1.5 Elastic and Inelastic Collisions

1.5 Elastic and Inelastic Collisions

Elastic Collisions:

In an elastic collision, both momentum and kinetic energy are conserved. The objects involved in the collision do not undergo any permanent deformation, and no energy is lost to heat or sound.

Example:

Two billiard balls colliding on a pool table, where both balls bounce off each other with no loss of kinetic energy.

Inelastic Collisions:

In an inelastic collision, momentum is conserved, but kinetic energy is not. Some of the kinetic energy is transformed into other forms of energy, such as heat or sound, and the objects may stick together or deform.

Example:

A car crash, where the vehicles may crumple and stick together, and some of the kinetic energy is converted into heat and sound.

Example Problem:

Two cars collide inelastically.

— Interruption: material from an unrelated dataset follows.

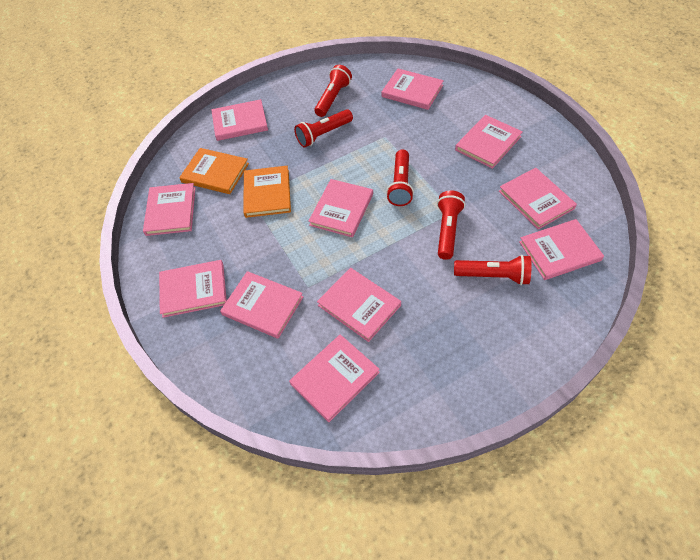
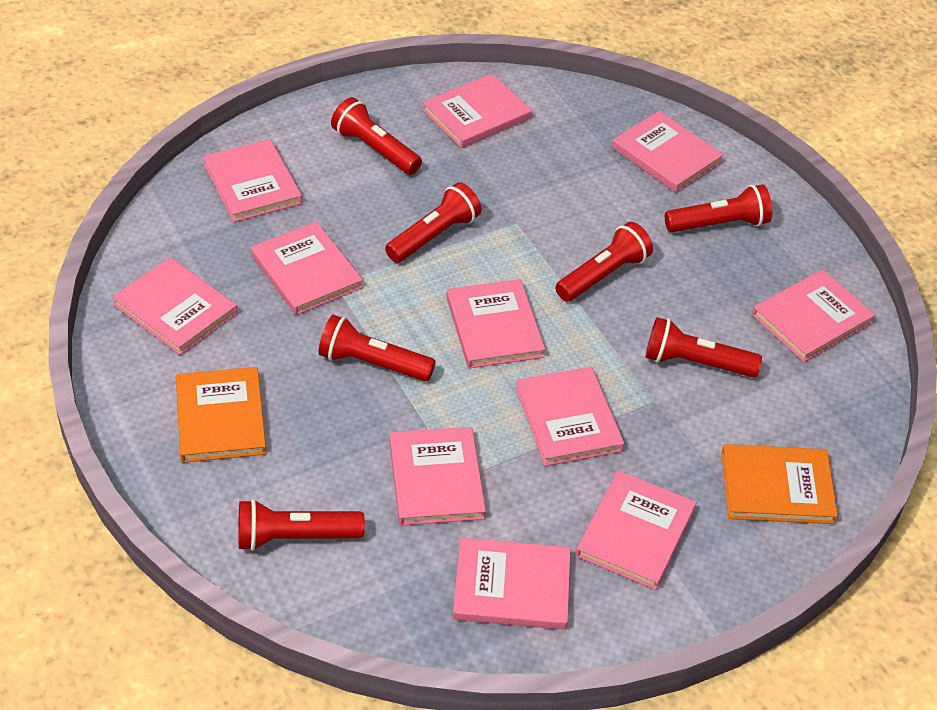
red flashlight: 5 -> 7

Car A has a mass of 1000 kg and is moving at 20 m/s, while Car B has a mass of 1500 kg and is moving at 10 m/s in the opposite direction. If they stick together after the collision, what is their final velocity?

Solution:

Using the conservation of momentum:
m_A * v_A + m_B * v_B = (m_A + m_B) * v_final
Substitute the known values:
(1000 kg) * (20 m/s) + (1500 kg) * (-10 m/s) = (1000 kg + 1500 kg) * v_final
Solve for v_final:
v_final = (20,000 kg·m/s - 15,000 kg·m/s) / 2500 kg = 5000 kg·m/s / 2500 kg = 2 m/s
The final velocity of the combined cars is 2 m/s in the direction of Car A's initial motion.

Final Solution:

(1000 kg) × (20 m/s) + (1500 kg) × (-10 m/s) = (1000 kg + 1500 kg) × v_final
v_final = (20,000 kg·m/s - 15,000 kg·m/s) / 2500 kg
v_final = 2 m/s
The final velocity of the combined cars is 2 m/s in the direction of Car A's initial motion.